A Georgia Baptist preacher filed a lawsuit last week with a gun rights group to ensure that church members can be armed in worship.
 

Jonathan Wilkins, pastor of Thomaston’s Baptist Tabernacle, and GeorgiaCarry.org said in their suit that Wilkins needs a gun “for the protection of his flock, his family and himself.”

 

According to the Atlanta Journal-Constitution, the lawsuit said that “he is in fear of arrest and prosecution under the carry ban for doing so [carrying a gun in church]. The Tabernacle would like to have members armed for the protection of its members attending worship services and other events at the Tabernacle’s place of worship.”

 

The paper reported that Georgia changed its gun law earlier this year to prohibit guns in certain places – including places of worship and nuclear power plants.

 

“The question is why do you want to disarm people in church?” asked John Monroe attorney for Georgiacarry.org. “Things happen in church…. What we really want is the state not to say what can happen in church.”

 

Yes, indeed, “things happen in church.”

 

That, however, is an ambiguous reason to advocate for turning churches into mighty fortresses armed with guns.

 

Another Atlanta Journal-Constitution article cited an “ethics specialist” with the Georgia Baptist Convention, Ray Newman, who said he did not oppose a law that would prohibit law-abiding folk from having concealed guns for their protection, noting that churches “need security.”

 

Newman, who lost his race to be the second vice president of the Southern Baptist Convention, is a trustee of the SBC’s Ethics and Religious Liberty Commission.

 

A deacon at Antioch Baptist Church in Atlanta, Joe Beasley, compared guns in churches to the “old wild West” and said that a “church is a place where there is peace and love.”

 

The Georgia lawsuit was filed after Gov.
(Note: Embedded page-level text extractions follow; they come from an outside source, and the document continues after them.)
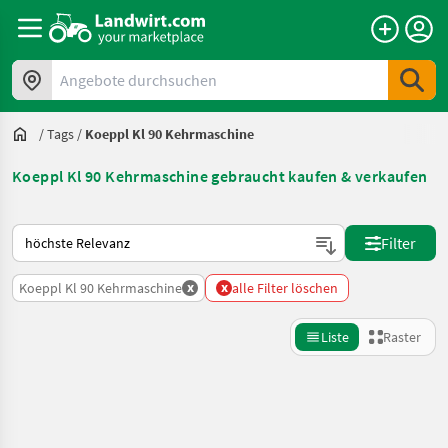
Angebote durchsuchen
/
Tags
/
Koeppl Kl 90 Kehrmaschine
Koeppl Kl 90 Kehrmaschine gebraucht kaufen & verkaufen
So wird auf Landwirt.com sortiert
Filter
x
x
Koeppl Kl 90 Kehrmaschine
alle Filter löschen
Liste
Raster
Suche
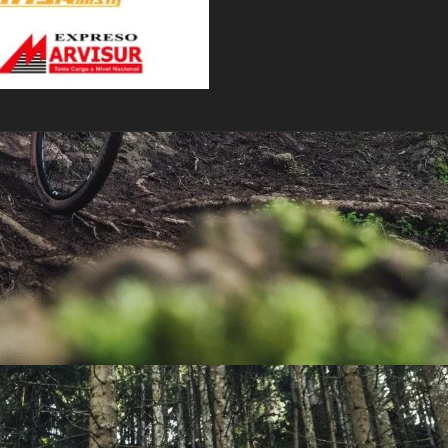
PEDALES
PIÑON
PLATOS
POTENCIA/CODO
RADIOS
ROLDANAS
SHIFTER
SILLINES
TIJA/TUBO DE ASIENTO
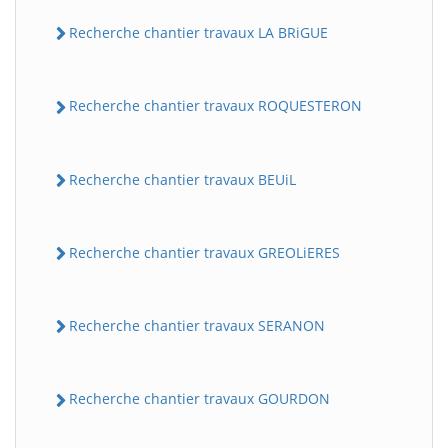
Recherche chantier travaux LA BRiGUE
Recherche chantier travaux ROQUESTERON
Recherche chantier travaux BEUiL
BatiWebPro
B
Recherche chantier travaux GREOLiERES
Assistant en ligne
B
Recherche chantier travaux SERANON
Recherche chantier travaux GOURDON
BatiWebPro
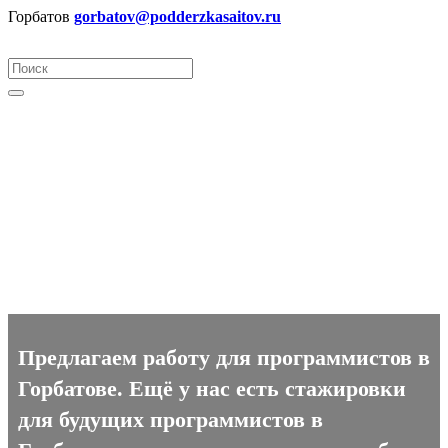
Горбатов
gorbatov@podderzkasaitov.ru
Программист вакансии в
Горбатове
Предлагаем работу для программистов в
Горбатове. Ещё у нас есть стажировки
для будущих программистов в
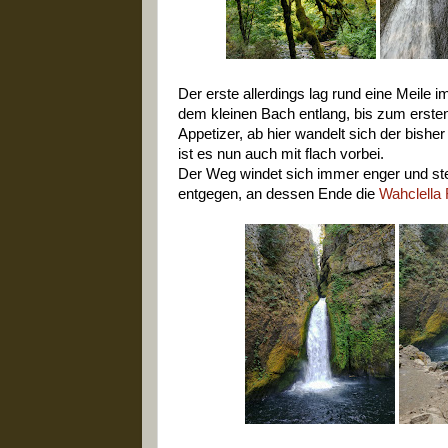
Der erste allerdings lag rund eine Meile 
dem kleinen Bach entlang, bis zum erste
Appetizer, ab hier wandelt sich der bish
ist es nun auch mit flach vorbei.
Der Weg windet sich immer enger und stei
entgegen, an dessen Ende die
Wahclella 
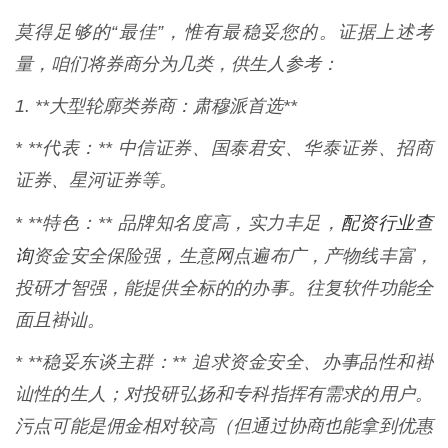
莫得足够的“最佳”，惟有最稳妥您的。证据上述考
量，咱们将券商分为几类，供生人参考：
1. **大型轮廓类券商：肃穆派首选**
* **代表：** 中信证券、国泰君安、华泰证券、招商
证券、星河证券等。
配资行业查
* **特色：** 品牌知名度高，实力丰足，
询
资金安全保险强，生意网点遍布广，产物线丰富，
投研才智强，能提供全标的的办事。往复软件功能全
面且褂讪。
* **稳妥东谈主群：** 追求资金安全、办事品性和褂
讪性的生人；对投研弘扬和专科指挥有需求的用户。
污点可能是佣金相对较高（但通过协商也能拿到优惠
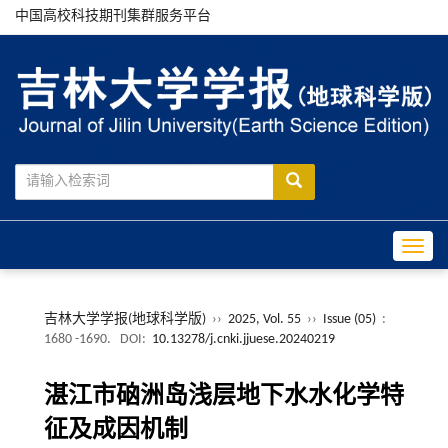
中国高校科技期刊集群服务平台
Toggle
吉林大学学报(地球科学版)
››
2025, Vol. 55
››
Issue (05)
:
1680 -1690.
DOI:
10.13278/j.cnki.jjuese.20240219
湛江市硇洲岛浅层地下水水化学特
征及成因机制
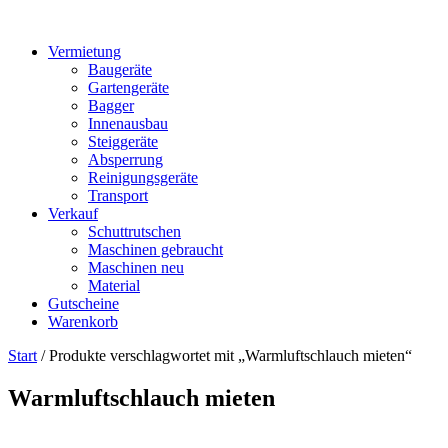
Vermietung
Baugeräte
Gartengeräte
Bagger
Innenausbau
Steiggeräte
Absperrung
Reinigungsgeräte
Transport
Verkauf
Schuttrutschen
Maschinen gebraucht
Maschinen neu
Material
Gutscheine
Warenkorb
Start
/ Produkte verschlagwortet mit „Warmluftschlauch mieten“
Warmluftschlauch mieten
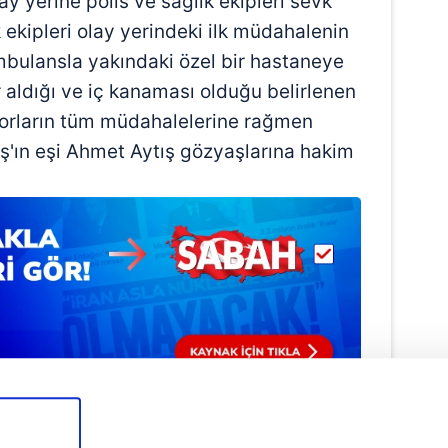
y yerine polis ve sağlık ekipleri sevk
 ekipleri olay yerindeki ilk müdahalenin
mbulansla yakındaki özel bir hastaneye
 aldığı ve iç kanaması olduğu belirlenen
torların tüm müdahalelerine rağmen
ış'ın eşi Ahmet Aytış gözyaşlarına hakim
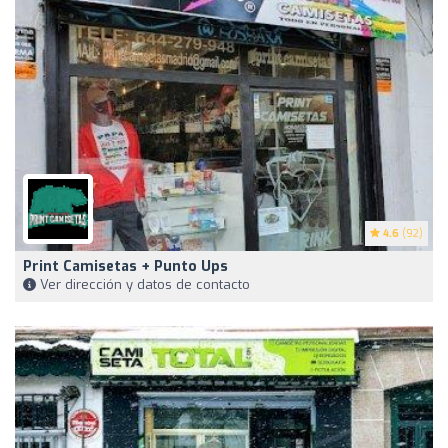
4.6
(92)
Print Camisetas + Punto Ups
Ver dirección y datos de contacto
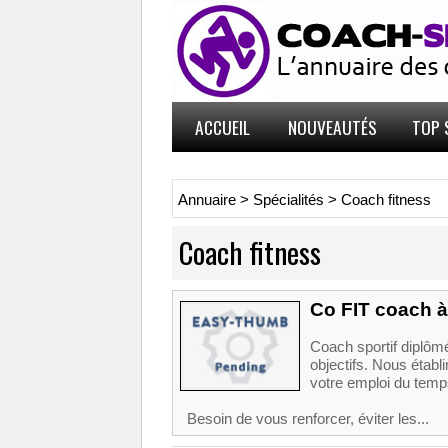
ACCUEIL
NOUVEAUTÉS
TOP 
Annuaire
>
Spécialités
>
Coach fitness
Coach fitness
Co FIT coach à
Coach sportif diplômé
objectifs. Nous étab
votre emploi du temp
Besoin de vous renforcer, éviter les...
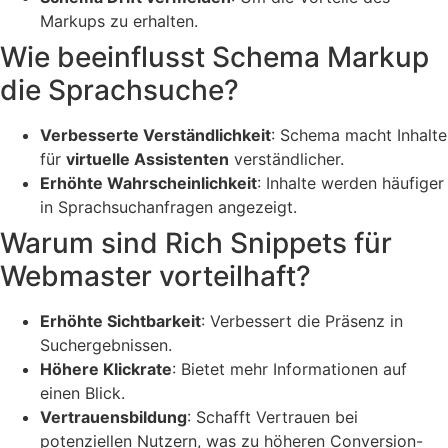
Markups zu erhalten.
Wie beeinflusst Schema Markup
die Sprachsuche?
Verbesserte Verständlichkeit
: Schema macht Inhalte
für
virtuelle Assistenten
verständlicher.
Erhöhte Wahrscheinlichkeit
: Inhalte werden häufiger
in Sprachsuchanfragen angezeigt.
Warum sind Rich Snippets für
Webmaster vorteilhaft?
Erhöhte Sichtbarkeit
: Verbessert die Präsenz in
Suchergebnissen.
Höhere Klickrate
: Bietet mehr Informationen auf
einen Blick.
Vertrauensbildung
: Schafft Vertrauen bei
potenziellen Nutzern, was zu höheren Conversion-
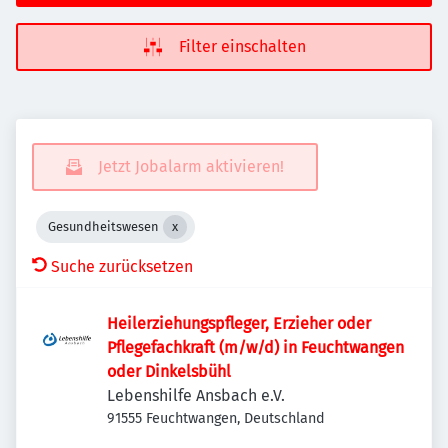
Filter einschalten
Jetzt Jobalarm aktivieren!
Gesundheitswesen
Suche zurücksetzen
Heilerziehungspfleger, Erzieher oder
Pflegefachkraft (m/w/d) in Feuchtwangen
oder Dinkelsbühl
Lebenshilfe Ansbach e.V.
91555 Feuchtwangen, Deutschland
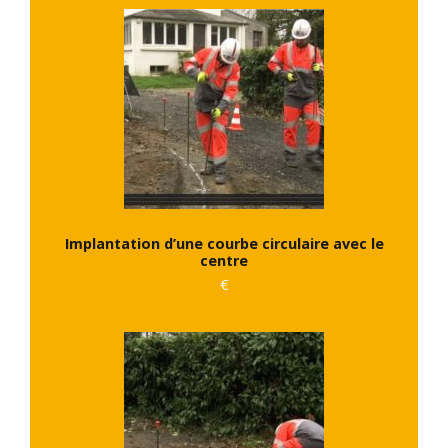
Implantation d’une courbe circulaire avec le
centre
€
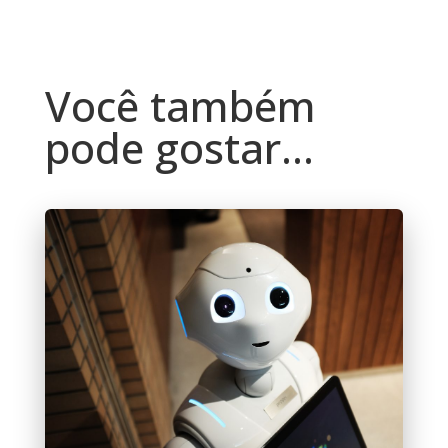
Você também
pode gostar…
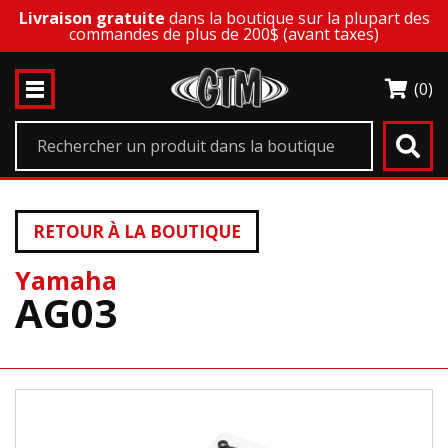
Livraison gratuite
dans la boutique sur la plupart des
commandes de plus de 200$ (avant taxes)
(0)
RETOUR À LA BOUTIQUE
Yamaha
AG03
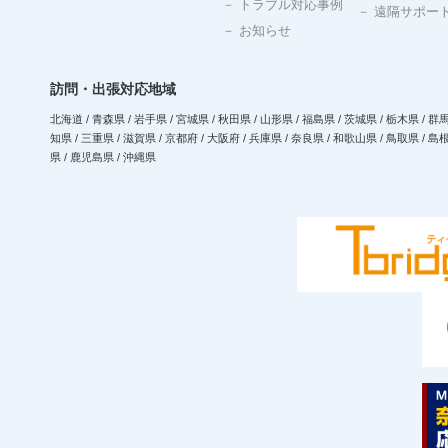
－ トラブル対応事例
－ 遠隔サポー
－ お知らせ
訪問・出張対応地域
北海道 / 青森県 / 岩手県 / 宮城県 / 秋田県 / 山形県 / 福島県 / 茨城県 / 栃木県 / 群馬
知県 / 三重県 / 滋賀県 / 京都府 / 大阪府 / 兵庫県 / 奈良県 / 和歌山県 / 鳥取県 / 島根
県 / 鹿児島県 / 沖縄県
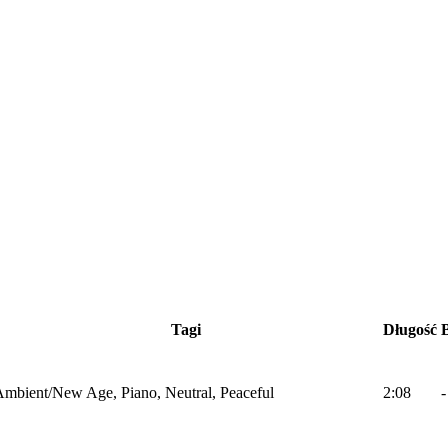
Tagi
Długość
mbient/New Age, Piano, Neutral, Peaceful
2:08
-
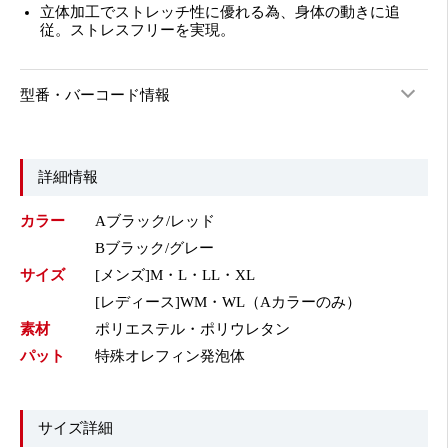
立体加工でストレッチ性に優れる為、身体の動きに追
従。ストレスフリーを実現。
型番・バーコード情報
詳細情報
カラー
Aブラック/レッド
Bブラック/グレー
サイズ
[メンズ]M・L・LL・XL
[レディース]WM・WL（Aカラーのみ）
素材
ポリエステル・ポリウレタン
パット
特殊オレフィン発泡体
サイズ詳細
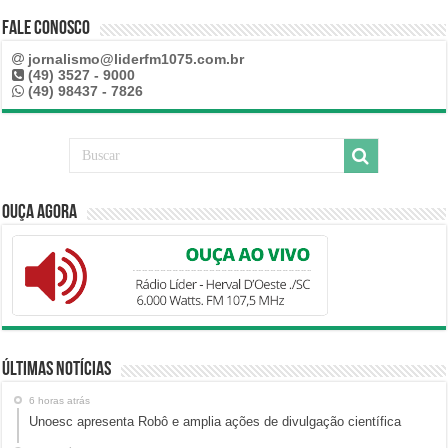
Fale Conosco
jornalismo@liderfm1075.com.br
(49) 3527 - 9000
(49) 98437 - 7826
Ouça Agora
Últimas Notícias
6 horas atrás
Unoesc apresenta Robô e amplia ações de divulgação científica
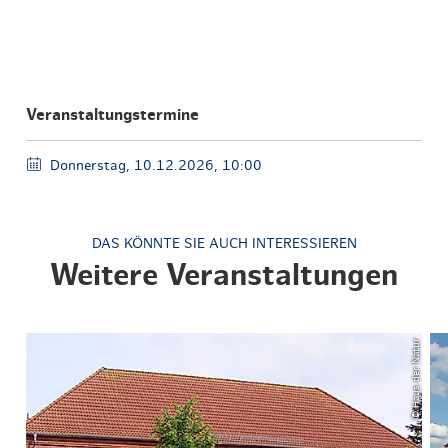
Veranstaltungstermine
Donnerstag, 10.12.2026, 10:00
DAS KÖNNTE SIE AUCH INTERESSIEREN
Weitere Veranstaltungen
© Haus der Natur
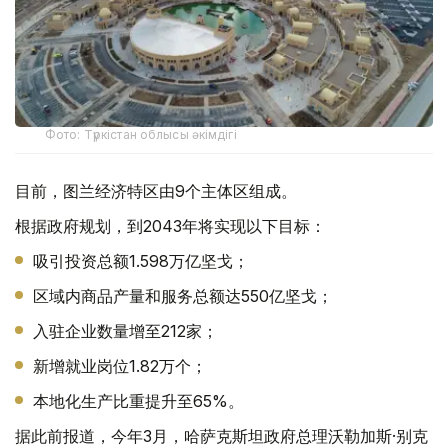
Фото: Түркістан облысы әкімдігі
目前，图兰经济特区由9个主体区组成。
根据政府规划，到2043年将实现以下目标：
吸引投资总额1.598万亿坚戈；
区域内商品产量和服务总额达550亿坚戈；
入驻企业数量增至212家；
新增就业岗位1.82万个；
本地化生产比重提升至65%。
据此前报道，今年3月，哈萨克斯坦政府总理沃勒加斯·别克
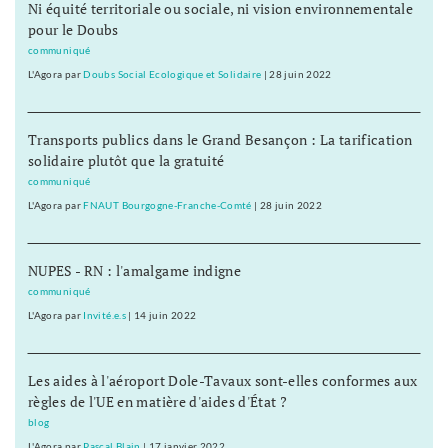
Ni équité territoriale ou sociale, ni vision environnementale
pour le Doubs
communiqué
L'Agora
par
Doubs Social Ecologique et Solidaire
|
28 juin 2022
Transports publics dans le Grand Besançon : La tarification
solidaire plutôt que la gratuité
communiqué
L'Agora
par
FNAUT Bourgogne-Franche-Comté
|
28 juin 2022
NUPES - RN : l'amalgame indigne
communiqué
L'Agora
par
Invité.e.s
|
14 juin 2022
Les aides à l'aéroport Dole-Tavaux sont-elles conformes aux
règles de l'UE en matière d'aides d'État ?
blog
L'Agora
par
Pascal Blain
|
17 janvier 2022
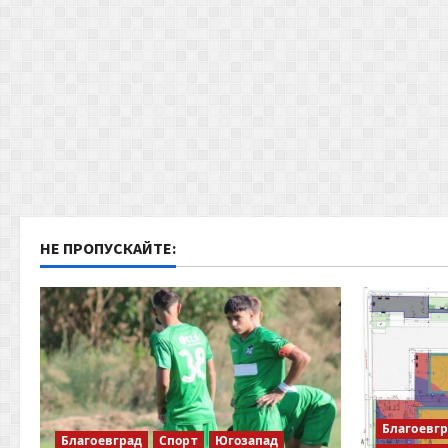
g
a
t
i
o
n
НЕ ПРОПУСКАЙТЕ:
Благоевг
Благоевград
Спорт
Югозапад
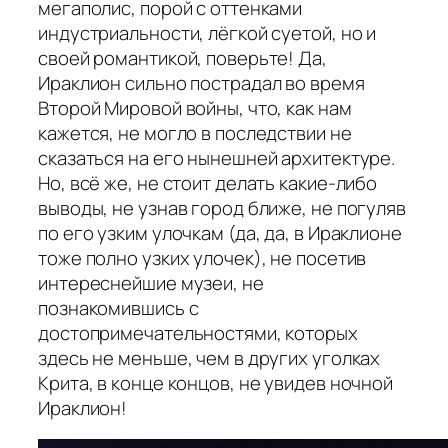
мегаполис, порой с оттенками
индустриальности, лёгкой суетой, но и
своей романтикой, поверьте! Да,
Ираклион сильно пострадал во время
Второй Мировой войны, что, как нам
кажется, не могло в последствии не
сказаться на его нынешней архитектуре.
Но, всё же, не стоит делать какие-либо
выводы, не узнав город ближе, не погуляв
по его узким улочкам (да, да, в Ираклионе
тоже полно узких улочек), не посетив
интереснейшие музеи, не
познакомившись с
достопримечательностями, которых
здесь не меньше, чем в других уголках
Крита, в конце концов, не увидев ночной
Ираклион!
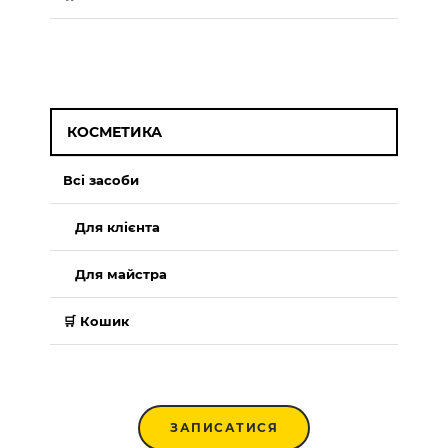
КОСМЕТИКА
Всі засоби
Для клієнта
Для майстра
🛒 Кошик
ЗАПИСАТИСЯ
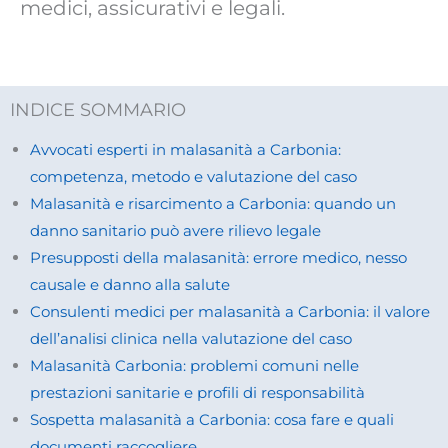
medici, assicurativi e legali.
INDICE SOMMARIO
Avvocati esperti in malasanità a Carbonia:
competenza, metodo e valutazione del caso
Malasanità e risarcimento a Carbonia: quando un
danno sanitario può avere rilievo legale
Presupposti della malasanità: errore medico, nesso
causale e danno alla salute
Consulenti medici per malasanità a Carbonia: il valore
dell’analisi clinica nella valutazione del caso
Malasanità Carbonia: problemi comuni nelle
prestazioni sanitarie e profili di responsabilità
Sospetta malasanità a Carbonia: cosa fare e quali
documenti raccogliere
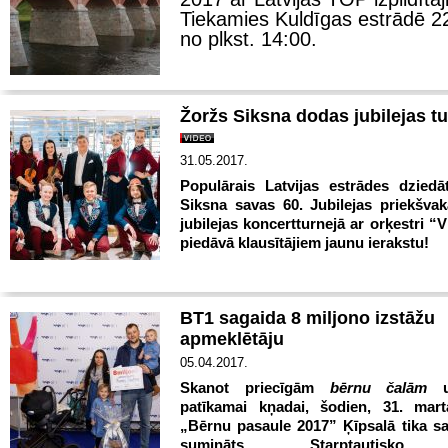
Tiekamies Kuldīgas estrādē 22.
no plkst. 14:00.
Žoržs Siksna dodas jubilejas tu
31.05.2017.
Populārais Latvijas estrādes dziedā
Siksna savas 60. Jubilejas priekšva
jubilejas koncertturnejā ar orķestri “
piedāvā klausītājiem jaunu ierakstu!
BT1 sagaida 8 miljono izstāžu
apmeklētāju
05.04.2017.
Skanot priecīgām
bērnu čalām
u
patīkamai kņadai, šodien
, 31. mart
„Bērnu pasaule 2017” Ķīpsalā tika sa
sumināts Starptautisko 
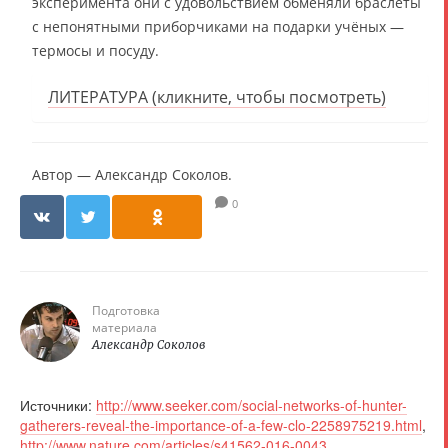
эксперимента они с удовольствием обменяли браслеты
с непонятными приборчиками на подарки учёных —
термосы и посуду.
ЛИТЕРАТУРА (кликните, чтобы посмотреть)
Автор —
Александр Соколов
.
0
Подготовка
материала
Александр Соколов
Источники:
http://www.seeker.com/social-networks-of-hunter-
gatherers-reveal-the-importance-of-a-few-clo-2258975219.html
,
http://www.nature.com/articles/s41562-016-0043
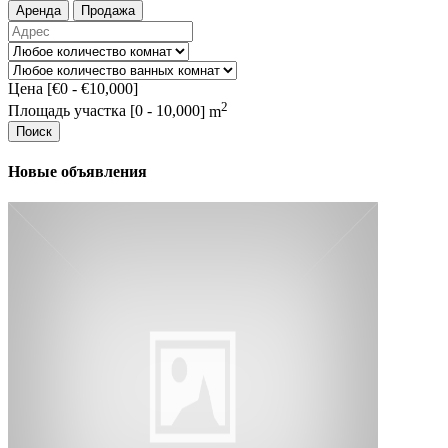
Аренда
Продажа
Цена [
€0
-
€10,000
]
2
Площадь участка [
0
-
10,000
] m
Поиск
Новые объявления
Bobby Jindal (R-Louisiana) signed into law a bill that would allow concealed guns in houses of worship.

 

Not everybody in Louisiana favored the idea of guns in churches.

 

John Raphael, pastor of New Hope Baptist Church in New Orleans, told UPI that guns in church are “anathema” to the nature of the church.

 

“Great tragedy would follow if someone (inside) ever felt the need to use a gun,” he said. “That would do more to harm the mission of the church, than to help. It’s a matter of faith that we trust God to protect us more than we trust our own ability.”

 

State Rep. Mickey James Guillory (D-Louisiana) defended his support of the guns-in-church bill. He said church members “can go to another church” if they don’t like that fact that their pastor has signed off on concealed weapons in church.

 

“If that’s how they feel, that’s why we have so many denominations,” he told Fox News. “That’s why you have choice of religion.”

 

Mixing guns and God isn’t new.

 

Earlier this year, Vickie Jordan, wife of the pastor of Faith Baptist Church in Selma, N.C., had a dream in which God told her to name their gun store “Second Amen-ment Gun Shop.”

 

St. Louis’ KSDK-TV reported about Jill McClelland, a grandmother and member of First Baptist Church of Wentzville, Mo., who teaches firearm safety as part of the church’s “sport shooting ministry.”

 

With confidence in Christ, McClelland said, “I’m not afraid to live alone because I have my brothers – Mr. Smith and Mr. Wesson – with me.”

 

McClelland’s confidence in firearms isn’t shared in many Baptist communities where churches work with law enforcement for safer streets.

 

Four Nashville-area Baptist churches were drop-off locations in June for “illegal, unused or unwanted firearms,” according to WKRN-TV.

 

Shiloh Baptist Church in Vineland, N.J., was another location of a gun buyback program in June.

 

Charles Jenkins, pastor of Fellowship Missionary Baptist Church in Chicago, spoke in May in favor of the city’s gun turn-in program. He said it “brings more support to the whole effort to get the guns off the streets.”

 

With a report on Detroit’s increased murder rate last year, Charles Williams, pastor of King Solomon Baptist Church, called on law enforcement to implement a gun buyback program.

 

“Of course we won’t be able to cleanse the city of illegal weapons but this will really help bring down the number of illegal guns driving the violence in the city,” Williams told the Detroit News.

 

Some Baptists have a distorted reverence for guns. They see protection in faith and a firearm. For these Baptists, the church is a mighty fortress – fully armed.

 

Other Baptists have a realistic understanding of guns. They want guns off the streets and out of homes. For these Baptists, the church is a place of peace where disarmament takes place.

 

Robert Parham is executive editor of EthicsDaily.com and executive director of its parent organization, the Baptist Center for Ethics.